On this day, many students fearlessly demonstrated against the regime and chanted: “Khamenei is a murderer, his leadership is invalid”. By that chant, they attacked the heart of the Islamic Republic of Iran. Student Day is traditionally an anti-US event that commemorates the killing of three students during the Pahlavi-era in 1953. Nevertheless, the students hijacked this official protest by chanting their own anti-government slogans. They went even further and ripped pictures of Ayatollah Khomeini, the founding father of present Islamic government. By doing so, they declared a clear message to the world: We do not want an Islamic regime anymore! Those who were intended to have a fundamental role in ‘ensuring the uninterrupted process of the revolution of Islam’ (Article 2 Constitution19) now call their leader an ‘illegitimate slayer’.

Western countries reacted with surprise when the stable autocratic regime of the Pahlavi-dynasty crumbled down thirty years ago. Thirty years later, they are again surprised about the continuous protestors who chant almost the same slogans as then: Esteghlal, Azadi, Jomhouri Irani; ‘Independence, Freedom and Iranian Republic’, instead of Jomhouri Islami meaning ‘Islamic Republic’ of Iran.

That is the reason for the Supreme Leader’s concern about the real peril of his regime. This was visible at the start of the 2009 school year. Khamenei said that 2 million of the total 3.5 million students who study Humanities and Social Sciences are ‘a source of great worry’. He added that education of these social sciences at the universities ‘‘induces disbelief” in celestial and Islamic culture.

IV. Government’s solution: Islamisation of Sciences
The supposed reason for Khamenei’s assertion that social sciences induce disbelief in Islamic culture, is that the sciences are based on Western materialistic (humanistic and secular) philosophy and studying at the universities causes doubt, suspicion and discord in the fundamental grounds of the Islamic system and the revolution. This analysis provides the ideological establishment of a soft combat with another enemy: Humanities and Social Sciences. The suppression of humanities and social sciences happened during the Cultural Revolution in 1980, so they believe they can do it again. However, the Iranian attempt at a second Cultural Revolution that aims to Islamize education and Humanities and Social Sciences is a useless effort, because unlike Islam, science is not a religion that can be ideologised.

Meanwhile many policies have been made. Several lecturers in Humanities and Social Sciences have been purged and discharged from the universities, and books have been rewritten with elimination of the ancient history of Persian Kingdom-dynasty, which makes place for Islamic history. Clerics are being appointed in all schools to impart religious values, and to propagate a culture of “altruism and martyrdom’’. In the end, this project will fail because eliminating or restricting Humanities and Social Sciences will not limit questioning and rebellion in the name of political ideologies

Conclusion
Advanced communication technologies, especially the Internet and its democratic power to make information accessible, make it possible to stay connected with everyone in the world.

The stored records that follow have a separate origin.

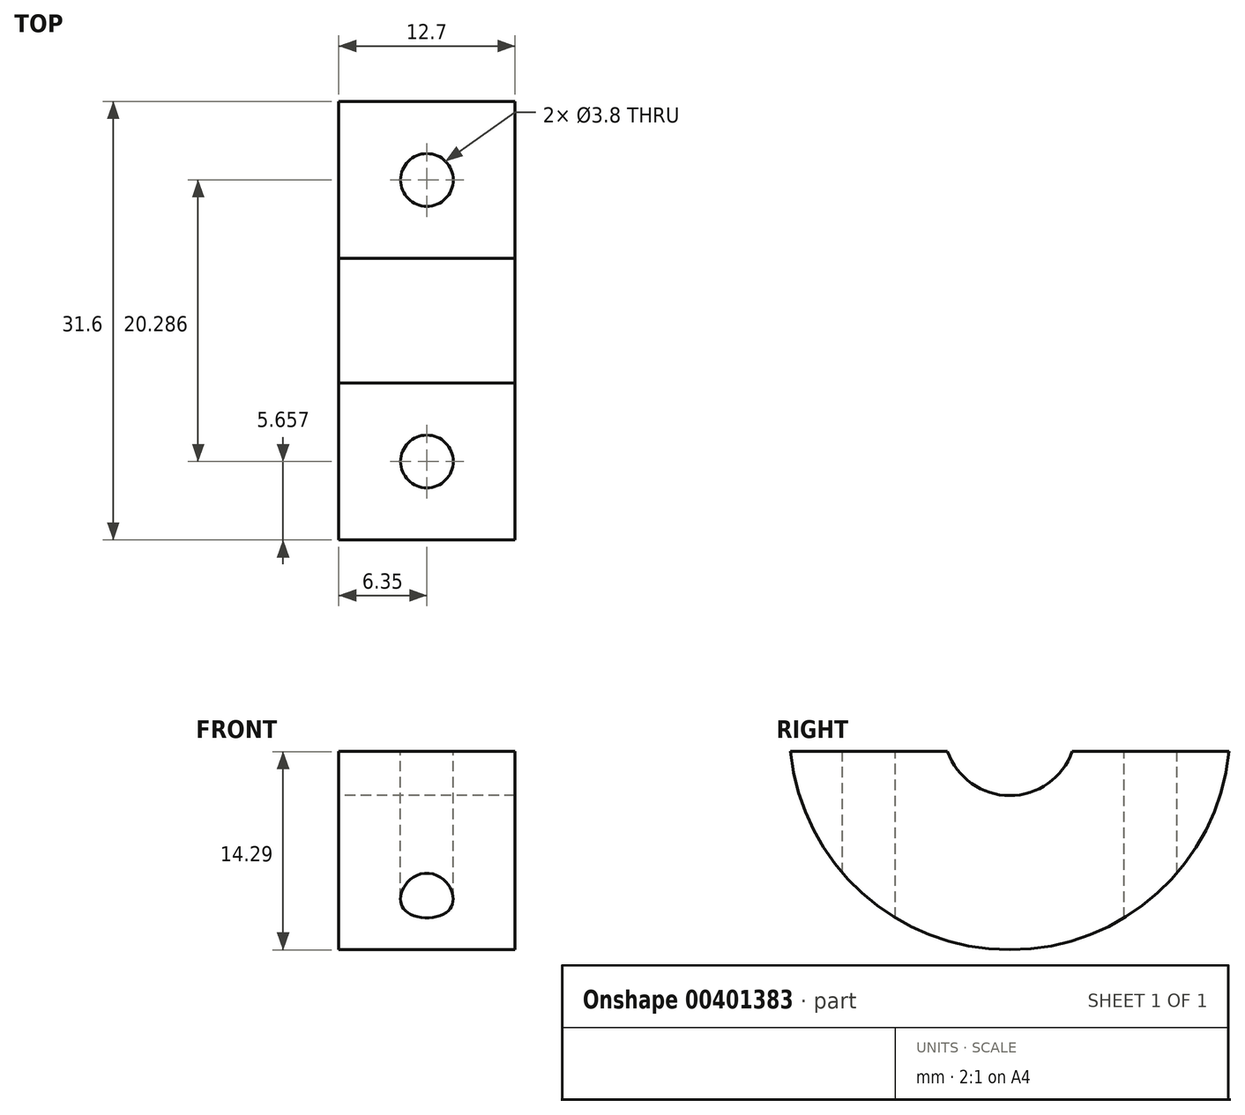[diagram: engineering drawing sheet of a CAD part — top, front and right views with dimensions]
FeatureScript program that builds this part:
annotation { "Feature Type Name" : "Feature", "Feature Type Description" : "" }
export const myFeature = defineFeature(function(context is Context, id is Id, definition is map)
    precondition{}
    {
        {
            var Q0;
            Q0=qCreatedBy(makeId("Right.planeOp"),FACE);
            var sketch = newSketch(context, id + "F0", { "sketchPlane" : qUnion([Q0])});
            skCircle(sketch, "E0", {"center": v(0, 0) * mm, "radius": 15.88 * mm});
            skCircle(sketch, "E1", {"center": v(0, 0) * mm, "radius": 4.76 * mm});
            skSolve(sketch);
        }
        {
            var Q0;
            Q0 = qSketchRegion(id + "F0", true);
            extrude(context, id + "F1", {"entities" : qUnion([Q0]), "depth" : 12.7 * mm});
        }
        {
            var Q0;
            Q0=makeQuery(id+"F1.opExtrude","CAP_FACE",FACE,{"disambiguationData":[OSD([sQuery(id+"F0.wireOp",EDGE,"E0"),sQuery(id+"F0.wireOp",EDGE,"E1")])],"isStart":false});
            var sketch = newSketch(context, id + "F2", { "sketchPlane" : qUnion([Q0])});
            skLineSegment(sketch, "E2.bottom", {"start": v(-21.69, -1.59) * mm, "end": v(17.96, -1.59) * mm});
            skLineSegment(sketch, "E2.top", {"start": v(-21.69, 17.85) * mm, "end": v(17.96, 17.85) * mm});
            skLineSegment(sketch, "E2.left", {"start": v(-21.69, -1.59) * mm, "end": v(-21.69, 17.85) * mm});
            skLineSegment(sketch, "E2.right", {"start": v(17.96, -1.59) * mm, "end": v(17.96, 17.85) * mm});
            skSolve(sketch);
        }
        {
            var Q0;
            Q0 = qSketchRegion(id + "F2", true);
            extrude(context, id + "F3", {"entities" : qUnion([Q0]), "operationType" : NewBodyOperationType.REMOVE, "endBound" : BoundingType.THROUGH_ALL, "oppositeDirection" : true, "depth" : 25.4 * mm});
        }
        {
            var Q0;
            Q0=makeQuery(id+"F3.boolean.opBoolean","COPY",FACE,{"disambiguationData":[OD(0.0)],"derivedFrom":makeQuery(id+"F3.opExtrude","SWEPT_FACE",FACE,{"disambiguationData":[OSD([sQuery(id+"F2.wireOp",EDGE,"E2.bottom")])]})});
            var sketch = newSketch(context, id + "F4", { "sketchPlane" : qUnion([Q0])});
            skCircle(sketch, "E3", {"center": v(6.35, -10.14) * mm, "radius": 1.9 * mm});
            skLineSegment(sketch, "E4", {"start": v(6.35, -10.14) * mm, "end": v(6.35, -15.8) * mm, "construction": true});
            skLineSegment(sketch, "E5", {"start": v(6.35, -15.8) * mm, "end": v(6.35, -10.14) * mm, "construction": true});
            skLineSegment(sketch, "E6", {"start": v(6.35, -4.5) * mm, "end": v(6.35, -10.14) * mm, "construction": true});
            skCircle(sketch, "E7.MirrorC", {"center": v(6.35, 10.14) * mm, "radius": 1.9 * mm});
            skSolve(sketch);
        }
        {
            var Q0;
            Q0 = qSketchRegion(id + "F4", true);
            extrude(context, id + "F5", {"entities" : qUnion([Q0]), "operationType" : NewBodyOperationType.REMOVE, "endBound" : BoundingType.THROUGH_ALL, "oppositeDirection" : true, "depth" : 25.4 * mm});
        }
        {
            var Q0;
            Q0=qCreatedBy(makeId("Top.planeOp"),FACE);
            cPlane(context, id + "F6", {"entities" : qUnion([Q0]), "cplaneType" : CPlaneType.OFFSET, "offset" : 15.88 * mm, "oppositeDirection" : true, "width" : 152.4 * mm, "height" : 152.4 * mm});
        }
        {
            var Q0;
            Q0=qCreatedBy(id+"F6.planeOp",FACE);
            var sketch = newSketch(context, id + "F7", { "sketchPlane" : qUnion([Q0])});
            skCircle(sketch, "E8", {"center": v(6.35, 10.14) * mm, "radius": 4.76 * mm});
            skCircle(sketch, "E9.MirrorC", {"center": v(6.35, -10.14) * mm, "radius": 4.76 * mm});
            skSolve(sketch);
        }
        {
            var Q0;
            Q0 = qSketchRegion(id + "F7", true);
            extrude(context, id + "F8", {"entities" : qUnion([Q0]), "operationType" : NewBodyOperationType.REMOVE, "depth" : 3 / 203.2 * mm});
        }
    });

Through mediums of dialogue, such as the internet, young Iranians obtain knowledge about the institutionalized liberal democratic values of the West. In time, it will lead to adaptation of these values that could incrementally establish a democratic Iran. This new generation of liberal democrats would perceive the institutionalization of their values as their main objective, raising that priority higher than Iran’s nuclear program. Due to this development, the threat of a nuclear Iran would diminish.

The solution is right under our nose, yet we are searching far and wide for it. As a Persian mystical poet Rumi said it wisely in the 13th-century: Ab dar kooze O Ma Teshne laban migardim, Water is in the jug, yet we are wandering around with parched lips.